Écrit par : Christiane Loubier | mardi, 13 mai 2014

@Christine/Patrice : Assez d'accord avec Christine, dont la conception est, naturellement, celle du poète — en espérant
qu'elle ne s'offusquera pas de ce masculin, pour moi épicène. La question soulevée par Patrice mériterait un long développement et pourrait faire l'objet de savants débats. Pour m'en tirer par la tangente ou par une pirouette, je serais tenté de dire que le "suffisant lecteur" est d'abord celui qui a conscience de ses insuffisances et de sa solitude face au texte, c'est bien connu, et cela fournit d'excellents sujets de dissertations en forme de tartes à la crème : "Tout lecteur n'est jamais que lecteur de lui-même". Nos insuffisances, nous les mesurons confrontés à un texte — disons : de Queneau ou Perec (pas besoin de remonter à Rabelais ou Montaigne). Combien d'allusions, de clins d'œil, de citations authentiques ou apocryphes nous échappent ? Et, ce que nous avons cru décrypter n'est-il pas pure construction herméneutique ? Si l'on peut se flatter d'avoir compris pourquoi le "pauvre diable" des "Enfants du Limon" a pris, à la fin du roman, le nom de "Baidel", cela est plus inquiétant que réconfortant : combien d'autres anamorphoses textuelles un peu plus perverses ont-elles pu nous échapper ? Le suffisant lecteur est cousin du "lecteur paranoïaque" d'Umberto Eco et, en outre, perpétuellement soupçonneux et frustré. La lecture de "La Vie, mode d'emploi" peut le rendre fou ou lui faire perdre le sommeil...
Rappelons-nous que, selon le mot de Kundera, le roman est un genre consubstantiellement ironique.
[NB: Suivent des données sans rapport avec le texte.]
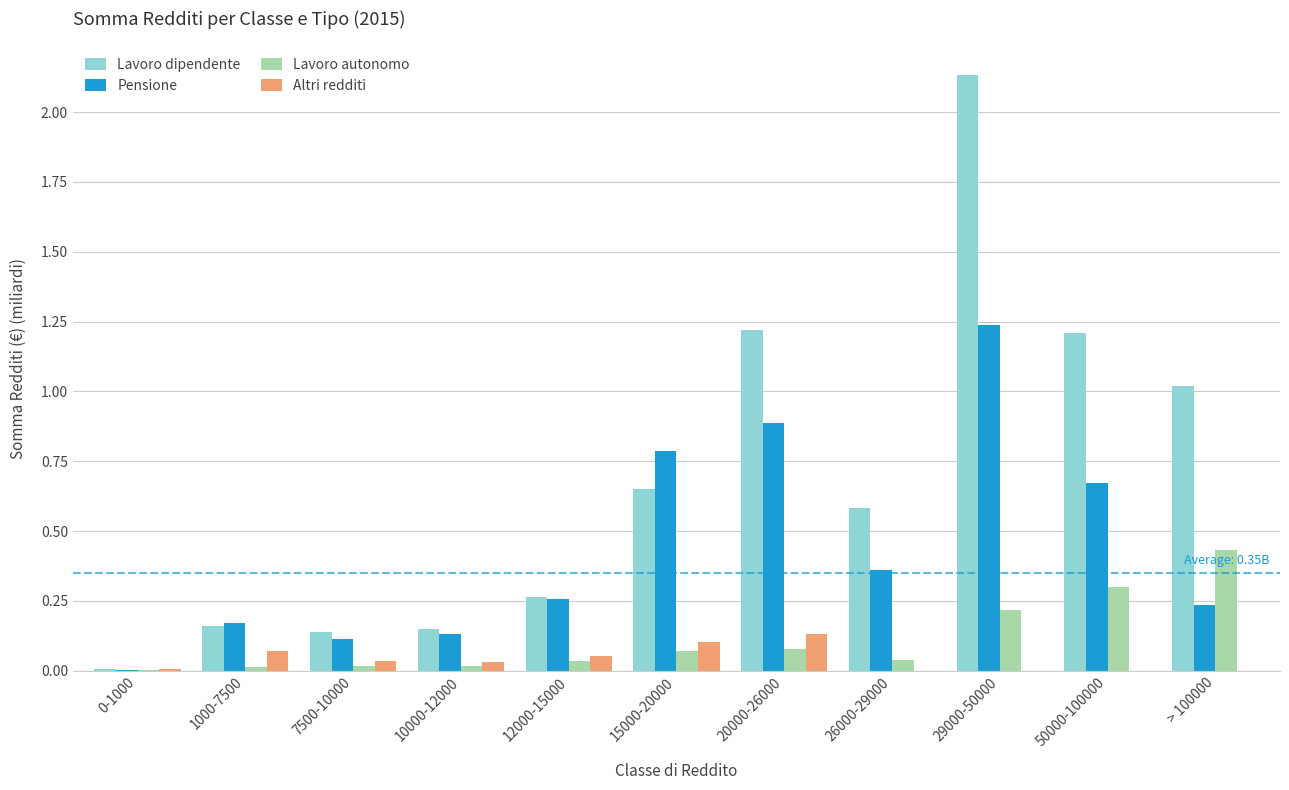

The Lavoro autonomo series shows 0.0 at 0-1000. True or false?

True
On peut aller plus loin : tout texte est ironique, sauf à être tautologique — ou susceptible de le devenir. exemple : le fait divers banal, simplement récrit par Fénéon...
Quant aux "suffisants auteurs", on peut simplement noter qu'ils sont, aujourd'hui, bien moins nombreux et télégéniques que les auteurs... suffisants ! Je ne donnerai pas de noms.